As Mother’s Day approaches on Sunday, Americans will be reaching out to dear old mom with flowers, cards and, for those still in grade school, some heinously ugly arts and crafts. A Fidelity Investments study released this week indicates adult children might be reaching out to her for financial advice, too.

The Fidelity study finds that noticeably more mothers than fathers have had comprehensive conversations about savings, planning and retirement with their adult children. Sixty-four percent of mothers surveyed say it is “not at all difficult” to start a conversation with their children about investments and savings. Only 54% of fathers say the same.

As a result, markedly more mothers than fathers report having detailed discussions with their adult children on wills and estate planning (79% vs. 69%), the ability to cover living expenses in retirement (70% vs. 55%) or health and elder care (66% vs. 56%).

“We encourage all families to engage in detailed conversations on these topics,” says Lauren Brouhard, senior vice president for Fidelity, “and, as this research indicates, starting the discussion with mom may be a good strategy. Regardless of whom these conversations begin with, discussions about finances are deeply personal and very difficult, and often even taboo in some families.”
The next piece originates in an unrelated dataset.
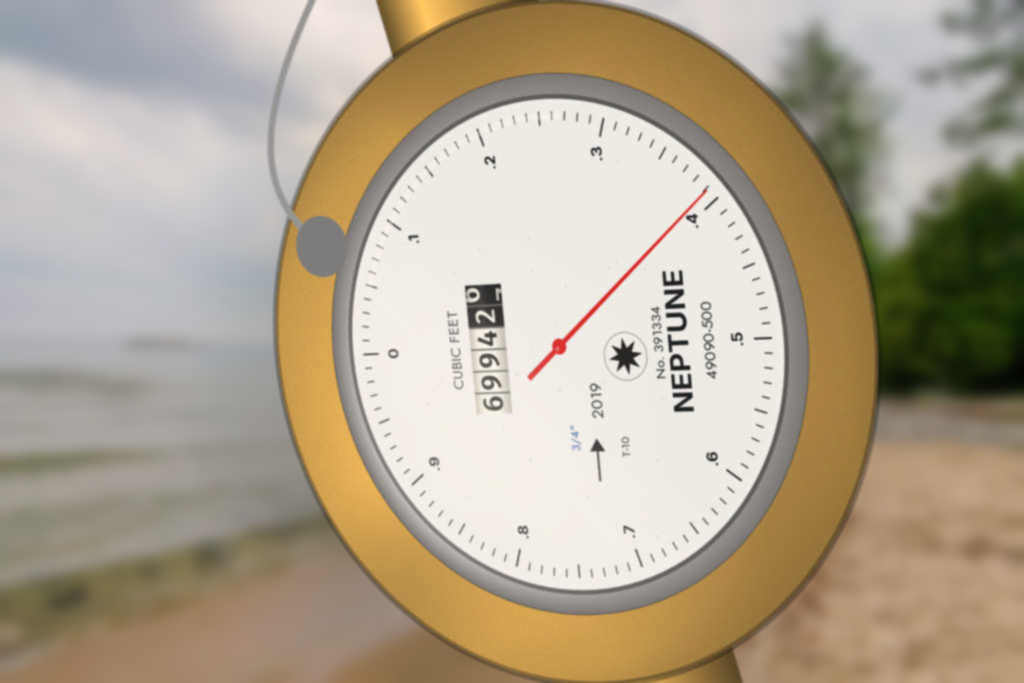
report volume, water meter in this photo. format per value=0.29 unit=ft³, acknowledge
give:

More fathers (47%) than mothers (32%) are counting on their spouse to care for them if they become ill; for mothers (13%) it’s more likely to be adult children than it is for fathers (3%). More fathers than mothers also are worried their spouse won’t be financially prepared if they pass away first (40% vs. 26%). These are important details for adult children to know when speaking with aging parents on retirement plans and the financial future.